There is, indeed, some facticity to failing marriages, dissatisfying jobs, and dreams that are doomed from the outset, no doubt about it.
Are these the truths that I, at least, want and need to be reminded of, which make all the breathing and breeding and bumbling about I see out there in the world seem worth the work and the worry and the whiling away another two hours staring at a screen? This I do doubt.
Other viewers will probably remark on the melancholic beauty of the movie and commend its vision of individuals ultimately uniting around shared vulnerabilities, wrongheaded efforts, and life-altering failures.
But again, admitting that there is some truth to all of this – we all do fail sometimes and need forgiveness – I think our failures are not ultimately what unite us into families and propel us hopefully into the future.
To put it another way, our failures are not (as the film would seem to suggest) essential precursors to love. The more fundamental fact, I believe, is really the other way around: it is only a love that comes before and persists through failure that makes it endurable and even, in the end, even irrelevant.

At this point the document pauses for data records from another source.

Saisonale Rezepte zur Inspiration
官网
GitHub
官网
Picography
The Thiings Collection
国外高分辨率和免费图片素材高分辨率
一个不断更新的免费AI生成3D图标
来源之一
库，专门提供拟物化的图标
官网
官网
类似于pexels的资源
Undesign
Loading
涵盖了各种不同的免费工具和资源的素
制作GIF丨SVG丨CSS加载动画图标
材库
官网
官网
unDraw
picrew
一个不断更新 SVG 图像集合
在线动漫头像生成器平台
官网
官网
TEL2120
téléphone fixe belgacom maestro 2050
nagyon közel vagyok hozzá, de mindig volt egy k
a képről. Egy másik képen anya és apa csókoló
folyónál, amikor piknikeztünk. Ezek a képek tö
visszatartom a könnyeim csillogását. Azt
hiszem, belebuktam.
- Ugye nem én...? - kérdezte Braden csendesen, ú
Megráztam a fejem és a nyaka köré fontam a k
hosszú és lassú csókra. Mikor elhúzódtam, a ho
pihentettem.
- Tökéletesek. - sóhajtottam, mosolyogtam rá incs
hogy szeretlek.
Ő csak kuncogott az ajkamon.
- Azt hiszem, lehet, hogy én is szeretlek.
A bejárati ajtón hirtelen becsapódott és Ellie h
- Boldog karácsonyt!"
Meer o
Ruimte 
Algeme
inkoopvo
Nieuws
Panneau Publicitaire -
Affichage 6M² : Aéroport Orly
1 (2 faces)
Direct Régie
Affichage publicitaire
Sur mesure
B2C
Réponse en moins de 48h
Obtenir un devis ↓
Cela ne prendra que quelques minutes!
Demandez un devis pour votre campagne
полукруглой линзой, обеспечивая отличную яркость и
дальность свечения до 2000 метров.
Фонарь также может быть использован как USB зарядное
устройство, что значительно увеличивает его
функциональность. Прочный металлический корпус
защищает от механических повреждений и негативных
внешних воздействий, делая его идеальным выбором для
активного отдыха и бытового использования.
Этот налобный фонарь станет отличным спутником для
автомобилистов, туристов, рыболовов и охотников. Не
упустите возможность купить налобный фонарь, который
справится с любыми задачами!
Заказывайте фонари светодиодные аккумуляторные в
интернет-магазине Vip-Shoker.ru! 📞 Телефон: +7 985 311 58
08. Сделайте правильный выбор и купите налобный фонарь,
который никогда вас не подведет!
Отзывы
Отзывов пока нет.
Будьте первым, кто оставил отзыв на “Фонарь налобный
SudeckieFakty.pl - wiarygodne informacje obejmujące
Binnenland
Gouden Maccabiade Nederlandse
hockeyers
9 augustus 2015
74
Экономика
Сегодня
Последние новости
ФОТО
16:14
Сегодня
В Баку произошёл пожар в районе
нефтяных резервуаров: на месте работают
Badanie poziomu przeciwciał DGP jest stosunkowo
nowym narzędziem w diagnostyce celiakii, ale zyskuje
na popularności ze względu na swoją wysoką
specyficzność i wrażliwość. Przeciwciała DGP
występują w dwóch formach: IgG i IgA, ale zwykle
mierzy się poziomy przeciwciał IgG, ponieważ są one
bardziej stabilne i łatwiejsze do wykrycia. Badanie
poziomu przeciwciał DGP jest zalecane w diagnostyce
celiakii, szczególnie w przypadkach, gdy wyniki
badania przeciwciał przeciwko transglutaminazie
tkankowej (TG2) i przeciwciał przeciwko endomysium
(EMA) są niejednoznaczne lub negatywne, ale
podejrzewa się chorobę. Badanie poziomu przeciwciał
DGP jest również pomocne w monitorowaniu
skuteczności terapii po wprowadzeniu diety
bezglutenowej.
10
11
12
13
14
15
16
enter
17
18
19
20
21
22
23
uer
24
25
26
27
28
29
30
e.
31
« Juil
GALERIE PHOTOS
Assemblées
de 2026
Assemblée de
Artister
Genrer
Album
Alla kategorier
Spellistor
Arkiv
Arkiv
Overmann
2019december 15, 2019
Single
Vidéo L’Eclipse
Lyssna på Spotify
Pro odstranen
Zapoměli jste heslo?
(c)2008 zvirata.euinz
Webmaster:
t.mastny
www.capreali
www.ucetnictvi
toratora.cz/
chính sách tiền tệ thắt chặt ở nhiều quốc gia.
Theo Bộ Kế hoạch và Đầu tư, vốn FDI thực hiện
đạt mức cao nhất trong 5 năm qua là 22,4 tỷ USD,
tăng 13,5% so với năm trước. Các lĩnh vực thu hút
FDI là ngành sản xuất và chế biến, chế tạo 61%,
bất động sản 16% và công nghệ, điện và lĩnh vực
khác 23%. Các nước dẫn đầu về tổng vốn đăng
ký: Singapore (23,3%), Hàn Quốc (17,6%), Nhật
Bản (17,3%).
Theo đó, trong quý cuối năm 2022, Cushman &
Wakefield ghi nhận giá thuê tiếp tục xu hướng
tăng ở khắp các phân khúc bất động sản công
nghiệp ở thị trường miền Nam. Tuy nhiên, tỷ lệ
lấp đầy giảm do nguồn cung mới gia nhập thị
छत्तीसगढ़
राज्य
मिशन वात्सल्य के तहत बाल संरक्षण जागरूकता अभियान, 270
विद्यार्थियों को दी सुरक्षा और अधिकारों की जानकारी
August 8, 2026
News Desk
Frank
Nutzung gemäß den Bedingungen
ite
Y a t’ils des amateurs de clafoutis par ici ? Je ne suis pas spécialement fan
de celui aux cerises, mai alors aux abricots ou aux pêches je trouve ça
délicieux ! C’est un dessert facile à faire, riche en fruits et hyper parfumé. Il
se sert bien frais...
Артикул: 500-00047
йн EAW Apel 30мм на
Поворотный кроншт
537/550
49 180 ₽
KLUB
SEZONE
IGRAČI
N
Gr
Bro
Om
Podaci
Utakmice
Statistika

Some may say this is precisely the point of the film – that sometimes it takes losing everything to discover what (or rather whom) you still have, and had all along.
If this is the point, I certainly agree.
But I do not sympathize very deeply with the tragic, wistful tone that in this film seems to be love’s essential character.
Love is something much stronger and heartier, more profound and powerfully regenerative than we find much evidence of in Minari – but to discover this love one must dig deeper than merely scratching the surface of existence in a single-minded pursuit of material success.
The film may do well to chronicle some of the struggles of immigrants in the purely terrestrial sense, therefore, but left this reviewer, at least, unsatisfied for missing the deeper sense in which we are all immigrants, strangers in a strange land who really cannot find happiness in this world apart from the joy imported from our true homeland.